There are often guides that take you around and tell them about the dates and time and details. But there is also a different kind of knowledge – and often you just feel it when you walk into these amazing buildings – knowledge being  expressed by those who built these ancient buildings - a knowledge and experience which not just informs but transforms and changes the way we see ourselves others the world around us.

 

So we read and hear about a different type of knowledge today. It is about a knowledge that transforms. We have this glimpse in Revelation I am the alpha and omega every tear will be wiped away. This is what the Gospel is full of.  No more death. Messages. No more death. That is the great transformative message of the Gospel. That God’s stated intention and will for all humanity is life.  To live in a faith that helps us  live with a new kind of transforming knowledge  - a knowledge that overcomes our greatest fears, even of death and all that goes with that.

 

We are incredibly informed but here we encounter a knowledge that transforms.  Guilt is informative; it informs you that you're not doing enough. The good news. the Gospel news is transformative; it empowers change in your life. Guilt says you're defective; the gospel says you're effective. Guilt says you should be in tears; the good news says that God wipes away all tears.

 

Jesus does not inform us of our choices. In his words his actions the miracles they were all about this transformation. Signs of the kingdom.  And whenever he saw acts of love and healing and kindness he said things like, the Kingdom of God has come near to you today.   

 

We all have stories we carry around with us.
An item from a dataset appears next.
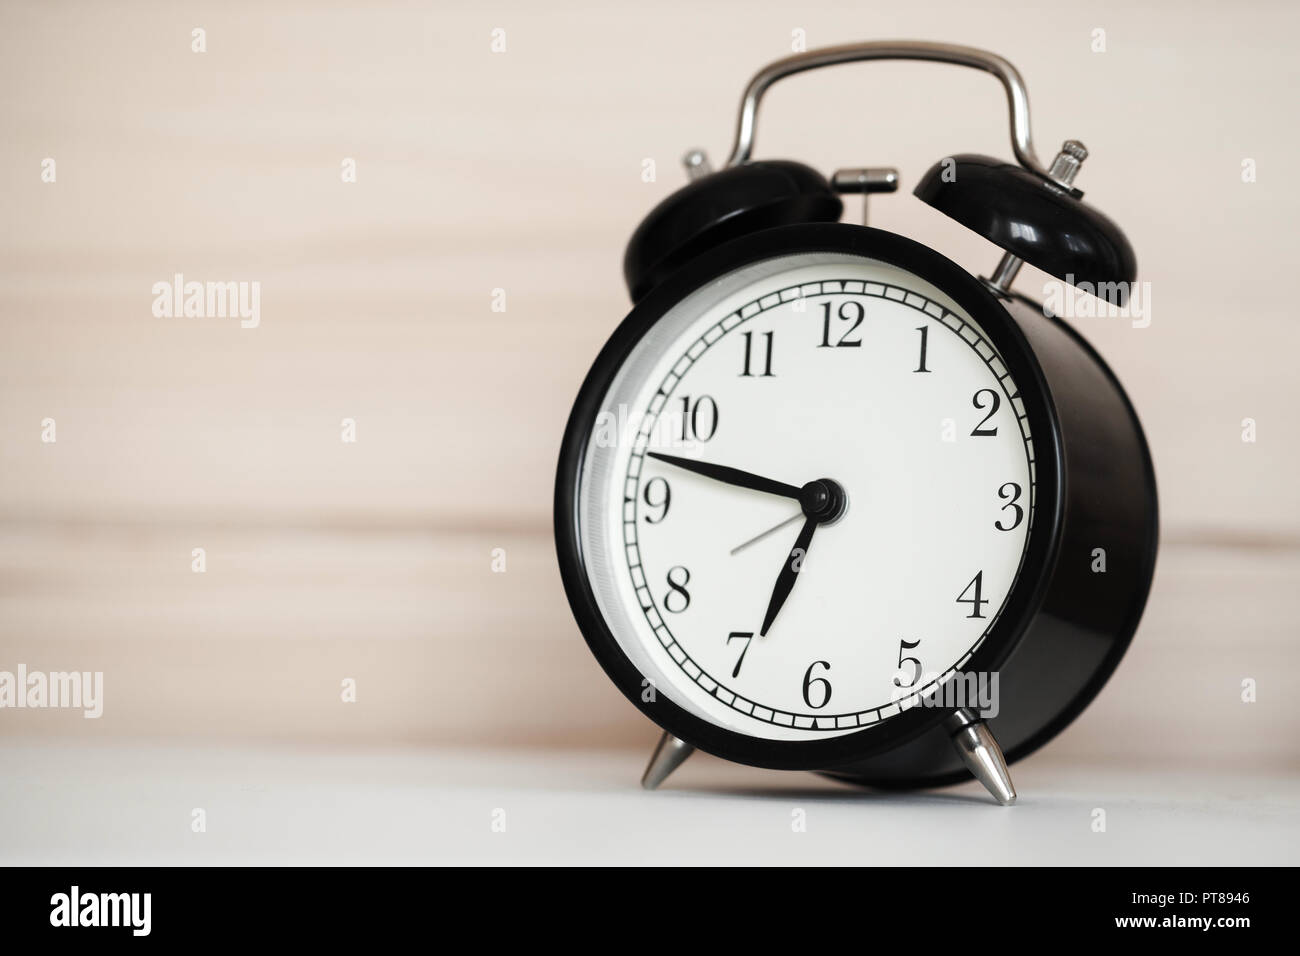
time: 6:47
Maybe like Great Uncle Lionel and Eva stories.  Some wonderful memories and  stories  of people who have being examples to us of love and faith and generosity. But we also have storeis of  pain, loss,  people who might have hurt us. And maybe there are stories of blame. And sometimes for the sake of peace and justice and healing we need to find ways to resolve these stories of the past.

 

But our scriptrues are speaking to us in powerful ways of  a vision which is all about God’s ultimate purpose with us as being one of transformation.

 

A new heaven and earth God among us. John is saying be assured about your future, but live now as if this has happened. Grace love forgiveness healing assurance in our grief. Live a life ruled by these stories. Stories and vision of the kingdom,  and remember the command given by the Lamb the ruler of this Kingdom that comes,  the rule of this kingdom, love one another as I have loved you.